To summarize, ARIA is a very dangerous possible side effect of anti-amyloid medications. However, the protocol for anti-amyloid medications requires frequent MRIs to check for ARIA early in the infusion sequence. This is a protection scheme designed with the cooperation of the FDA to offer the best safety to people taking the drug. If you started on anti-amyloid medications, there is a relatively small chance you could develop ARIA with no symptoms. This would be detected on an MRI scan, and they would probably recommend that you pause infusions (unless you had only very minor ARIA, in which case they might recommend that you continue dosing, with the idea that they would soon be checking on you again with the next scheduled MRI). Usually, in these cases with AIRA and no symptoms, the ARIA goes away by itself. You would then have the option of trying again with infusions, or just stopping. There is an even smaller chance that you might experience ARIA with symptoms that aren't very bad, and a very small chance that you develop a particulary bad version of ARIA with very nasty symptoms. But the odds of this happening might be something like the chances of getting a very bad case of the flu which causes you many problems.
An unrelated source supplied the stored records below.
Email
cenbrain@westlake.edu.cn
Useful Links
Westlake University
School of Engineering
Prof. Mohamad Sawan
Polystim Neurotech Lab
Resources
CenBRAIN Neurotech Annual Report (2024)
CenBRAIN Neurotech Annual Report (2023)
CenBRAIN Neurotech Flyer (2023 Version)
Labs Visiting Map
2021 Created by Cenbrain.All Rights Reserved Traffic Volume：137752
In life, we are always comparing risks and rewards for medical procedures and medications. There are always the possiblities of complications from surgeries and medication side effects. But we weigh that against the rewards of improved health, pain relief, increased quality of life, etc. In this case, we are comparing the risk of AD treatment with an anti-amyloid drug with the reward of having more quality time with good cognition. This is an individual decision, as each person may rationally decide the risk/reward decision leads them to start an anti-amyloid medication to try to slow AD, while others may decide the risks outweigh the possible rewards for them. I belive this truly is a personal decision, and no Doctor (or opinionated person on the internet) can (or should) make the decision for anybody else.

Finally, as noted above, I'm an Engineer by training and thus obviously not an expert in this area. Your Doctor should be your final source of the real information on this topic.